* THE PROBLEM
Rename "dist" to "distance" in the items from the line with "pose: elev=57.4 azim=147.3" up to and including the line with "Dot at: (229, 309)", then write out those lines with nothing else changed.
· · · · · · ·
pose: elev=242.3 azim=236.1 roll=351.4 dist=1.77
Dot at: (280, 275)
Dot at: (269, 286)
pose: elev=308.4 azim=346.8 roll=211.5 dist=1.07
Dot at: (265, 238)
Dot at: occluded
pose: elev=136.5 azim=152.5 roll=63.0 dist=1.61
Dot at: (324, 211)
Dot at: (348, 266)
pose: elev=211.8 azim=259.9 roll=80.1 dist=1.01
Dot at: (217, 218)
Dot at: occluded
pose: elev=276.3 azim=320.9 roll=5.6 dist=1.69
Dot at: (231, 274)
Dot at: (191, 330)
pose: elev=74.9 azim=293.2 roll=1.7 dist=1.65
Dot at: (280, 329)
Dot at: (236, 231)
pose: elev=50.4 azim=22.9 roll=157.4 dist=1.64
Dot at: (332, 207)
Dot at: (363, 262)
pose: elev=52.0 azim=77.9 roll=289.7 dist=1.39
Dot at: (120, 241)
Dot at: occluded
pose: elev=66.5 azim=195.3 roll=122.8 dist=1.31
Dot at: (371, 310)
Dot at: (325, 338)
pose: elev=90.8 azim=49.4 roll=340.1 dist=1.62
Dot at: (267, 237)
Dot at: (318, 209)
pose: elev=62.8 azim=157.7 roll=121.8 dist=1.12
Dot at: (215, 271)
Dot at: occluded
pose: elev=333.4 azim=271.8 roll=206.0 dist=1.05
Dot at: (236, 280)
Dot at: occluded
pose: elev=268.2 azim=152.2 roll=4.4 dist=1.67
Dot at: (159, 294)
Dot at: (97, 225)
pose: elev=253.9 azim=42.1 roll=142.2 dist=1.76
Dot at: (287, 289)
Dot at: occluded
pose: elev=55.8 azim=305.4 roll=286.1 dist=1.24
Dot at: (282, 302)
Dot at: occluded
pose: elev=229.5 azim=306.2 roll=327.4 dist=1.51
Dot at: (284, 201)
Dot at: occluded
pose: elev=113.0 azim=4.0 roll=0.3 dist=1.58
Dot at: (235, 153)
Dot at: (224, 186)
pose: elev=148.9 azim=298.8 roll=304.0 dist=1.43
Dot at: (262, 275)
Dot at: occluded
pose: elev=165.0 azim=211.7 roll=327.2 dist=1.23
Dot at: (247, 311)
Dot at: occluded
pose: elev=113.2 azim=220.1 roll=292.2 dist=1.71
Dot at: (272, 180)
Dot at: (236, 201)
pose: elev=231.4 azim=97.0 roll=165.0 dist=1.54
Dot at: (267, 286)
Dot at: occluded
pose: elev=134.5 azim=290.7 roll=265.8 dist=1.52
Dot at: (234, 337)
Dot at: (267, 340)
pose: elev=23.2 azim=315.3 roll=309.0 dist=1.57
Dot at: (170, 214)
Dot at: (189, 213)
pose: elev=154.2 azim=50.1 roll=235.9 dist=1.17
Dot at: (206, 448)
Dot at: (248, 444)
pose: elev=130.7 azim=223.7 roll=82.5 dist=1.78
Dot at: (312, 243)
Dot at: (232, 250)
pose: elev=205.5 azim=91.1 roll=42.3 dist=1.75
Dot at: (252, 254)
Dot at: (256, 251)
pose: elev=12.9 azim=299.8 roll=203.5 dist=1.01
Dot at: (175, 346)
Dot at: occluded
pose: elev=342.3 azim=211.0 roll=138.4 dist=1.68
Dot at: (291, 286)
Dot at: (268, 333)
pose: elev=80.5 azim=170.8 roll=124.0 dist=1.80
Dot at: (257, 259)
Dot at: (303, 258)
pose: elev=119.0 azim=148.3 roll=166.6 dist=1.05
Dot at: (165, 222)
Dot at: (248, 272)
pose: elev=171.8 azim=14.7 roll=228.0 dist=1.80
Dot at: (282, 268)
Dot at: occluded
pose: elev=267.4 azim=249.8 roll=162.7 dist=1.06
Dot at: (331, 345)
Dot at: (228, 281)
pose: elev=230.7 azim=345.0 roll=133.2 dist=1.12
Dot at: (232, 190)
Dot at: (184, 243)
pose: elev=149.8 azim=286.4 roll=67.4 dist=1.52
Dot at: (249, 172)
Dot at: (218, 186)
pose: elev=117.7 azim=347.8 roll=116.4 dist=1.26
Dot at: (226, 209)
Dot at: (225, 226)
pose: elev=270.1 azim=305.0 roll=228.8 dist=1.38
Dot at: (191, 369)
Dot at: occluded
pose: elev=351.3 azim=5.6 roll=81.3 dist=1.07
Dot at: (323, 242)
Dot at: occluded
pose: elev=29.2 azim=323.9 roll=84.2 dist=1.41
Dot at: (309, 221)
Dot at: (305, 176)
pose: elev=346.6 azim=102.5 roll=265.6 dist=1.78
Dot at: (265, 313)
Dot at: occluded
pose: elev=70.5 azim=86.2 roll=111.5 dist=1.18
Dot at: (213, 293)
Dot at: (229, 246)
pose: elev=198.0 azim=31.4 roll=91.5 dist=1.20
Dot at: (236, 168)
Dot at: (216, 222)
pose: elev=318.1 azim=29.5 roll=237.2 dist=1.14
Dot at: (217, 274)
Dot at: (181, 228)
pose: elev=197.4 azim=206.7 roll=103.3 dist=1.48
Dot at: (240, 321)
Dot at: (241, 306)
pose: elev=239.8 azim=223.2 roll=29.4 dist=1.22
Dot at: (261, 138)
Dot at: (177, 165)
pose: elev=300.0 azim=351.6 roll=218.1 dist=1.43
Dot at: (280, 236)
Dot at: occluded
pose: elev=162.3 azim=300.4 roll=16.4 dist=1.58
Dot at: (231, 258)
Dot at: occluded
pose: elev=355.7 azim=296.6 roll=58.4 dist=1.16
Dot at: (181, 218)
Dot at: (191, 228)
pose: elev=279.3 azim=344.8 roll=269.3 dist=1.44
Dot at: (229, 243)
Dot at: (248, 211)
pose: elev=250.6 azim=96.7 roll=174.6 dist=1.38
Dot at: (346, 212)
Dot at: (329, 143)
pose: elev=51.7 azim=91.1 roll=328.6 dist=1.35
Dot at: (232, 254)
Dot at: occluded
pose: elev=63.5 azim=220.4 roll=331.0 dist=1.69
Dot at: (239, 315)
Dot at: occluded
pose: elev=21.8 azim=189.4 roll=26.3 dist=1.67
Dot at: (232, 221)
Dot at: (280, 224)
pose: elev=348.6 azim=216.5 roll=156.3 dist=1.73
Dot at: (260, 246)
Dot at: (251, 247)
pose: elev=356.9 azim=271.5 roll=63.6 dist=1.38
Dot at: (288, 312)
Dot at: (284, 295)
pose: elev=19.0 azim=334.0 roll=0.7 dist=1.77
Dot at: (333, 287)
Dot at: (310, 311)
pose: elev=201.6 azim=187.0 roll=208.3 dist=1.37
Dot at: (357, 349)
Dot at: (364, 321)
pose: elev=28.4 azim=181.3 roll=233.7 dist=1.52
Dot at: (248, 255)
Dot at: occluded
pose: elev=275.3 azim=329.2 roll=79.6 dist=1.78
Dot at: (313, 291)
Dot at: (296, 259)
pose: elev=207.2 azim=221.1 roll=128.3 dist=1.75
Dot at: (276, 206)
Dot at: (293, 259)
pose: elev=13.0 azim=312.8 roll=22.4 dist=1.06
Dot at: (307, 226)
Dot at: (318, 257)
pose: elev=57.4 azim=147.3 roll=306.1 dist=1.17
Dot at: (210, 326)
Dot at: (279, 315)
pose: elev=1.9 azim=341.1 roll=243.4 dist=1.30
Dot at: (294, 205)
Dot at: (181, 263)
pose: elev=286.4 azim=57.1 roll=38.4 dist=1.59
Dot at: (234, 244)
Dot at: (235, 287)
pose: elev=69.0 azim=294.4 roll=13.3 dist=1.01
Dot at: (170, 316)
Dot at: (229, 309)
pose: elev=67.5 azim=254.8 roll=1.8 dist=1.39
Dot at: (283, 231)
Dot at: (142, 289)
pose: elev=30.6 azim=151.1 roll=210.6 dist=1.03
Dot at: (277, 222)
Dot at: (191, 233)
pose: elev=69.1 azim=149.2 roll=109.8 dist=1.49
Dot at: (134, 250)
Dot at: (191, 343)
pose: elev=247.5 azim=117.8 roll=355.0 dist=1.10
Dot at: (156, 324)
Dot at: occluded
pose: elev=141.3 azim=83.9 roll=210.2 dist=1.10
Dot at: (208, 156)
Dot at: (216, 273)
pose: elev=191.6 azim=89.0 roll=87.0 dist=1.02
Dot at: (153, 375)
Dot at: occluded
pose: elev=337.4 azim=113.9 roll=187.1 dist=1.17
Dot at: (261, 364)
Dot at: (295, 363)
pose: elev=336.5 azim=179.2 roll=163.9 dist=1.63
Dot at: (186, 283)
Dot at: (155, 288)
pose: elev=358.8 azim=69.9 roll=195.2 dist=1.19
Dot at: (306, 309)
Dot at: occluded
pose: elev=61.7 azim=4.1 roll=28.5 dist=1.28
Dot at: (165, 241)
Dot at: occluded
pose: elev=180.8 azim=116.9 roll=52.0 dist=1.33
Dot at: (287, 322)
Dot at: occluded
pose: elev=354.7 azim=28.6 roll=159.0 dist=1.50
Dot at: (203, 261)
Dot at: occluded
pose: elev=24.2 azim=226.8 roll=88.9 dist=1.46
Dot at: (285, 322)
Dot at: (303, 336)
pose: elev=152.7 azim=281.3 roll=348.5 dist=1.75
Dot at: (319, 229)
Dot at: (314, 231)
· · · · · · ·
* RESULT OF THE TASK
pose: elev=57.4 azim=147.3 roll=306.1 distance=1.17
Dot at: (210, 326)
Dot at: (279, 315)
pose: elev=1.9 azim=341.1 roll=243.4 distance=1.30
Dot at: (294, 205)
Dot at: (181, 263)
pose: elev=286.4 azim=57.1 roll=38.4 distance=1.59
Dot at: (234, 244)
Dot at: (235, 287)
pose: elev=69.0 azim=294.4 roll=13.3 distance=1.01
Dot at: (170, 316)
Dot at: (229, 309)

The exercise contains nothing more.